To: TobagoJack who wrote (93542)8/15/2012 9:26:55 PM
From: KyrosL  Read Replies (3) | Respond to of 219461
 
Paulson's big short of US real estate made him a billionaire. Before that bet, his record as a hedge fund manager was rather spotty. The big short fame attracted huge flows into his hedge funds. Unfortunately, so far they have done terribly. Will his Hail Mary on gold reverse his luck? Let's watch.



To: TobagoJack who wrote (93542)8/16/2012 1:13:32 AM
From: Maurice Winn1 Recommendation  Read Replies (3) | Respond to of 219461
 
So Paulson is buying tons of gold. Suppose everyone abandons fiat money as a 20th century experiment in Big Brotherdom as seems likely to me given the ability for wastrel electorates to vote to be given more free loot and to throw out any politicians who refuse them another free hit of heroin. I note that China has not even forced the "free" world to become opium addicts and if China had been a democracy back in the day, perhaps opium wars would not have been needed. But let's not sidetrack.

Everyone will swap their money for something real. There are $trillions "out there" but the amount of actual money people need to hold is not very much. Just enough for groceries and to pay the credit card. Houses can be paid for in cash or handed down from parents to child. People will save money to buy them instead of getting a 110% loan with no visible means of support.

I lived through high inflation in the 1970s and 1980s, learning early on to not hold money other than a little bit to go shopping.

I didn't buy gold. I bought houses and shares in listed companies. My guess is that people will simply abandon most of their money holdings and buy shares and houses. Some might buy gold. The outcome will be money is turned into Zimbabwean form though perhaps not so extreme, with only a 10:1 devaluation, share prices will go zooming [not all shares as some have large debts and interest rates could skoosh them and some have large piles of cash which will be mostly extinguished.

If you look at the 1980s in NZ, and 1970s, house prices zoomed, and so did share prices. Then in 1987 the debt bomb blew up and shares based on borrow and hope were destroyed. People who borrowed too much for speculative purposes were punished. Property prices took a hit [especially commercial speculative ones]. Gold fell for 20 years as the debt boom and bust was cleared out.

Now, it's not NZ, it's not Japan's 1990 either, it's the big ones [Euro and USA]. NZ had a huge external world which helped recovery - people elsewhere bought and sold with NZ. Africa can't trade USA/euroserfs out of their woes, even if India helps and Made in China continues to provide low priced goods.

To cut to the chase, gold will go up, but shares and productive assets will go up more as they become the store of value and gold-based money [if it went that way which it won't] will be just for groceries.
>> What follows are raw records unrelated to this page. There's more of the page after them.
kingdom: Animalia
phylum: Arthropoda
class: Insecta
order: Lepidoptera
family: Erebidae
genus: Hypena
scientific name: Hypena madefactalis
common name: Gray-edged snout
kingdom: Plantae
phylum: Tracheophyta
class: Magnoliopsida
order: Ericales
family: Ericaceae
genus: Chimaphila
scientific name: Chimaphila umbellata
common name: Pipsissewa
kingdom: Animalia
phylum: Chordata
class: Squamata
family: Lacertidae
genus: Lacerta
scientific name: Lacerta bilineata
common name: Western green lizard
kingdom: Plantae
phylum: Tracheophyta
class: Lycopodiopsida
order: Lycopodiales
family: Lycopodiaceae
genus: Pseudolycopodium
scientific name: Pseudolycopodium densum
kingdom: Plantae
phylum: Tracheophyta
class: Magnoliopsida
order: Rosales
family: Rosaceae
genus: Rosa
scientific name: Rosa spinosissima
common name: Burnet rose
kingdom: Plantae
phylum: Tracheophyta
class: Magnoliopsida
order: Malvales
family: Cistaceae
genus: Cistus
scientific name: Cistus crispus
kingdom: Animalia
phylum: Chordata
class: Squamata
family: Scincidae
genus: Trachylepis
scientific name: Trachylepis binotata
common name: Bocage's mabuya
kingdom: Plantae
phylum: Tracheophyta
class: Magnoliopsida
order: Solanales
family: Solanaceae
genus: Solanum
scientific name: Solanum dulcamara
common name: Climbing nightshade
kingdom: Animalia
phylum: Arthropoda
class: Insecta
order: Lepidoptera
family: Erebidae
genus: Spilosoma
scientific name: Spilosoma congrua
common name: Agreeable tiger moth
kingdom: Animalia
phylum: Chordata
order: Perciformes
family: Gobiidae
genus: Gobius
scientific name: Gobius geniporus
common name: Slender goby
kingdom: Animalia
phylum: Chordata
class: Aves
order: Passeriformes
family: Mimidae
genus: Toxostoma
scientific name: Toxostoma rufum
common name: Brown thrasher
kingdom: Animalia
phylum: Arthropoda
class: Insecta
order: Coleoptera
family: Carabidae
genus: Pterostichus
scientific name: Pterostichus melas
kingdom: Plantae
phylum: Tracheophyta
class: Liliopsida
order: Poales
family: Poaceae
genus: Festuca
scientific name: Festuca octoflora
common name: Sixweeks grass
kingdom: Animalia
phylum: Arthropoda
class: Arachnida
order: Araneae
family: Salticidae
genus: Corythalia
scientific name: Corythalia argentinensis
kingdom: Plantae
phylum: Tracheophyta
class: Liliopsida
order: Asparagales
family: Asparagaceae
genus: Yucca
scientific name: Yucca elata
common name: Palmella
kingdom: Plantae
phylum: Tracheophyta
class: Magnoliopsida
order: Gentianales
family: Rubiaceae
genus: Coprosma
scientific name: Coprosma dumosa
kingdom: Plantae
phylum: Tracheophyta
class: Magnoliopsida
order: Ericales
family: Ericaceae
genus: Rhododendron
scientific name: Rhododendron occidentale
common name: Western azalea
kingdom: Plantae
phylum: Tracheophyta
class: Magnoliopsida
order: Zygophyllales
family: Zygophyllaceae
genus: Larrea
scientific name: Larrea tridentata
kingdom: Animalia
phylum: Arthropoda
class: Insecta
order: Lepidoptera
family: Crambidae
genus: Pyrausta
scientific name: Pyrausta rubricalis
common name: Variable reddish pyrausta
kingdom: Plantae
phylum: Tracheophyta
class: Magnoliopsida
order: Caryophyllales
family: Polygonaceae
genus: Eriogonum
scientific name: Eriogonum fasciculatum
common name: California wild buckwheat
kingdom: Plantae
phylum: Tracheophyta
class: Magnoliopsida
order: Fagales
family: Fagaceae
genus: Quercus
My now 10 year old $2000 an ounce and $10,000 an ounce need review now that we have had QE I, II and a twist and shout. But the markets can stay irrational a lot longer than Paulson can stay solvent. Gold will not perform according to writ. The people pricing it are whimsical fluffies detached from reality, following fashion. Fashions change. Hemlines go down as well as up. If they simply kept going up ... it would no longer be art.

In an inflationary cosmos women get taller, so proportionately, their hemlines will be further from the ground while providing the same level of modesty. Betting on gold is like betting on hemlines in an inflationary cosmos.